Compliance to the apex court’s norms under which the event was permitted was scrutinised thoroughly by the District Collector Jayashree Muralidharan, Superintendent of Police Lalitha Lakshmi, and a host of other senior officials. Their constant instructions enabled police to rein in sections of over-enthusiastic spectators seen leaning heavily on barricades. Double-barricading provided a safety net though.
Presence of scores of volunteers affiliated to the ‘Jallikattu Amaippu Vizha Kuzhu’ notwithstanding, crowd-control turned onerous for the police. There was little that the police could do with crowds of people clinging precariously on branches of trees surrounding the arena and perched on the ladders of an imposing mobile tower. Almost every inch of the floor on a few open terraces in the vicinity of the arena were occupied by young and old alike.
Under directions of the Superintendent of Police, eight Deputy Superintendents and larger numbers of Inspectors and Sub-Inspectors were on their feet commanding over 400 personnel to keep surging crowds in check. Yet, in between, the event had to be suspended for a few times to maintain orderliness.
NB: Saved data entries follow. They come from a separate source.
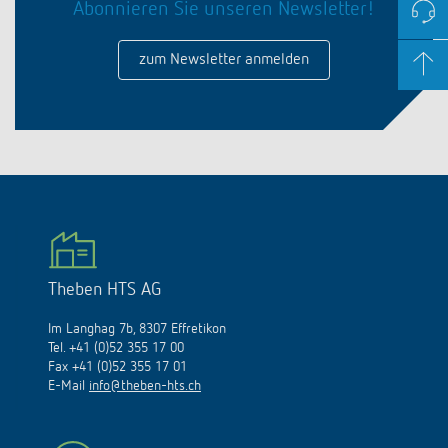
Abonnieren Sie unseren Newsletter!
zum Newsletter anmelden
Theben HTS AG
Im Langhag 7b, 8307 Effretikon
Tel. +41 (0)52 355 17 00
Fax +41 (0)52 355 17 01
E-Mail
info@theben-hts.ch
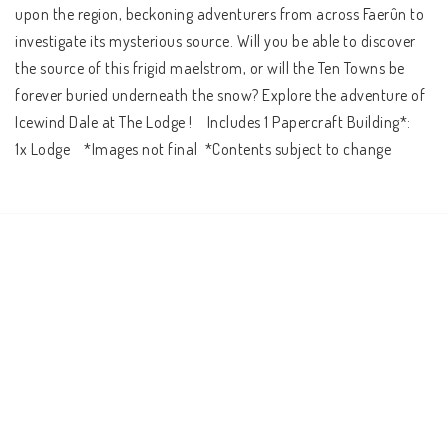
upon the region, beckoning adventurers from across Faerûn to 
investigate its mysterious source. Will you be able to discover 
the source of this frigid maelstrom, or will the Ten Towns be 
forever buried underneath the snow? Explore the adventure of 
Icewind Dale at The Lodge !    Includes 1 Papercraft Building*:    
1x Lodge    *Images not final  *Contents subject to change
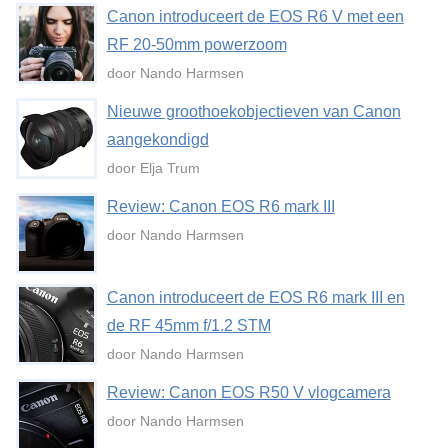
Canon introduceert de EOS R6 V met een
RF 20-50mm powerzoom
door Nando Harmsen
Nieuwe groothoekobjectieven van Canon
aangekondigd
door Elja Trum
Review: Canon EOS R6 mark III
door Nando Harmsen
Canon introduceert de EOS R6 mark III en
de RF 45mm f/1.2 STM
door Nando Harmsen
Review: Canon EOS R50 V vlogcamera
door Nando Harmsen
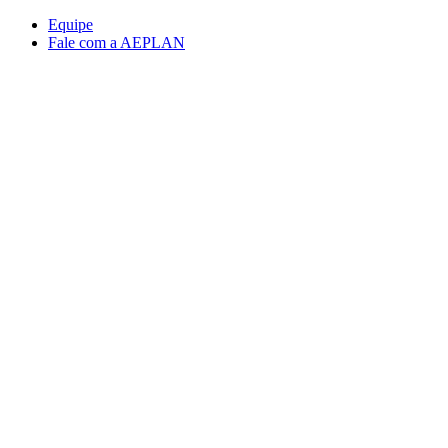
Conteúdo principal
Menu principal
Rodapé
Equipe
Fale com a AEPLAN
Aumentar fonte
Diminuir fonte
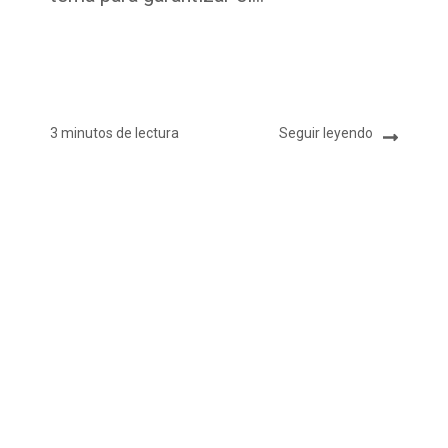
3 minutos de lectura
Seguir leyendo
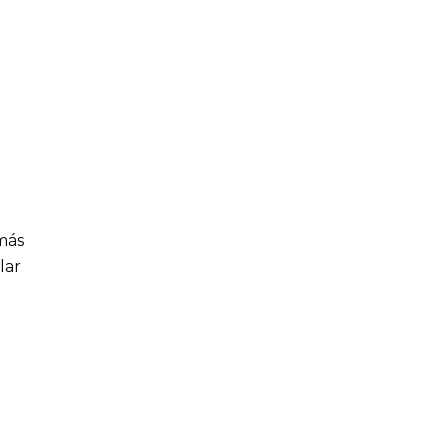
más
lar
As per the Supreme Court guidelines, the event was monitored by two officials of Animal Welfare Board D. Banima and P. Ramesh. For nearly half a kilometre from the ‘Vadi Vasal’, the animals were provided open space to get away from the arena. But, after half-an-hour of the start, the bull owners and their entourage started causing disturbances, according to Mr. Ramesh, who was unhappy with the nonchalance of officials at the level of Tahsildars and Revenue Divisional Officers to address the issue even after it was taken to their knowledge. Due to the failure of the organisers to clear the ground of the thorny shrubs, the running animals sustained scratches on both sides of the body, Mr. Ramesh said.
The district administration and the police have their task cut out for conducting the event on a larger scale at Palakurichi Avarangadu near Manapparai. The arena is much bigger and the crowd turnout is also expected to be more, since it is being conducted after two years. Last year, ‘jallikattu’ was cancelled there by the district administration as the organisers could not put the safety measures in place as per the Supreme Court’s stringent guidelines. This year, the district administration is convinced about the arrangements.
The seating arrangement for spectators at Palakurichi Avarangadu is a cause for apprehension, according to Mr. Ramesh. The planks made of coconut trunks may not withstand weight of spectators beyond a certain limit, he said, calling for safety intervention by the district and police authorities.